2. Model Monitor Details

You can view the details of each feature of the model by clicking on the model name. These details include the Feature Impact chart, Prediction Distribution and the Predictive Impact versus Drift Importance chart. In this example, the model GLM_8959AF817 is selected.

Figure 8-14 Model selection for details

Model selection for details
The computed results are displayed on a separate pane that slides in. You can select up to 3 analysis periods comparison. You also have the option to hide or show the baseline details. The computed details of the model features are:
  • Feature Impact — The Feature Impact chart computes the impact of each feature in the model for the specified time. The chart also the gives you the option to view the feature impact on a linear scale as well as on a logarithmic scale. Hover your mouse over the chart to view the details - Feature Name, Date, and Feature Impact.
    • Click Log Scale to view the feature impact computation on a logarithmic scale.
    • Click line chart to view the feature impact computation in a line graph.
    • Click table to view the feature impact computation in a table.
    • Click Limit the most impactful features to drop down list to select a value.

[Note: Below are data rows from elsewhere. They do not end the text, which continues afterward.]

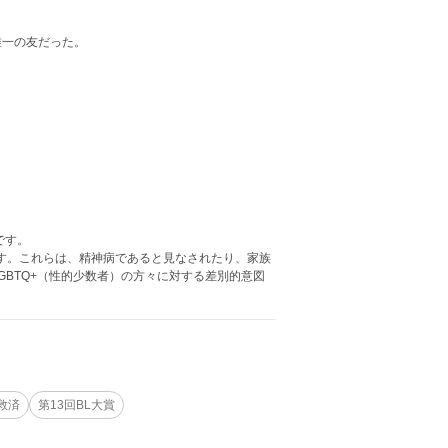
唯一の友だった。
です。
ます。これらは、精神病であると見なされたり、家族
BTQ+（性的少数者）の方々に対する差別的意図
救済
第13回BL大賞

    Figure 8-15 Viewing Feature Impact on a liner scale

    Viewing the Feature Impact chart

    In this screenshot, the feature GLOBAL_INTENSITY, that is, the global minute-averaged current intensity of the household electric consumption is seen to have the maximum impact on the model GLM_8959AF817 as compared to the other features. Click on Log Scale to view feature impact computation on a logarithmic scale, as shown in the screenshot below. Click X on the top right corner of the pane to exit.

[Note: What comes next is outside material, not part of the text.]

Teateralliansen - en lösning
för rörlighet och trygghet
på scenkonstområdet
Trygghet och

    Figure 8-16 Viewing Feature Impact on a Logarithmic Scale

    View feature impact on a logarithmic scale
  • Prediction Distribution — Scroll down to view the Prediction Distribution. Prediction Distribution is plotted for each analysis period. The Baseline data is displayed, if selected. The bins are plotted along X-axis, and the values are plotted along the Y-axis. Hover your mouse over each histogram to view the computed details. Click X on the top right corner of the pane to exit.

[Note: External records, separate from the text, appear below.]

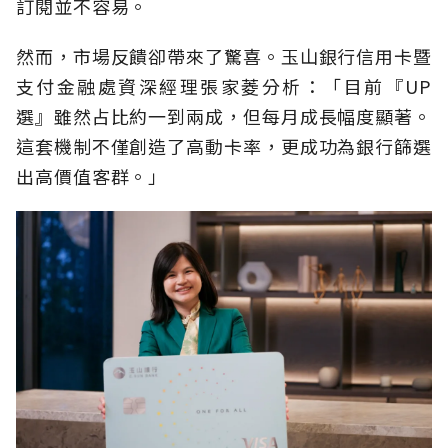
訂閱並不容易。
然而，市場反饋卻帶來了驚喜。玉山銀行信用卡暨
支付金融處資深經理張家菱分析：「目前『UP
選』雖然占比約一到兩成，但每月成長幅度顯著。
這套機制不僅創造了高動卡率，更成功為銀行篩選
出高價值客群。」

    Figure 8-17 Prediction Distribution

    Prediction Distribution
  • Predictive Impact vs Drift Importance — Scroll further down the pane to view the Prediction Impact versus Drift Importance chart. This chart helps in understanding how the most impactful features drift over time. Drift Feature Importance is plotted along the Y-axis and Prediction Feature Impact is plotted along the X-axis. Click X on the top right corner of the pane to exit.

    Note:

    The Prediction Impact vs Drift Importance chart is computed only if you select the Monitor Data option while creating the model monitor.

    Figure 8-18 Predictive Feature Impact versus Drift Importance

    View Predictive versus Drift Importance

    In this screenshot, you can see that the feature GLOBAL_INTENSITY has the maximum impact on the selected predictive model GLM_8959AF817 as compared to the other features - SUB_METERING_3, GLOBAL_REACTIVE_POWER, VOLTAGE, and SUB-METERING_1.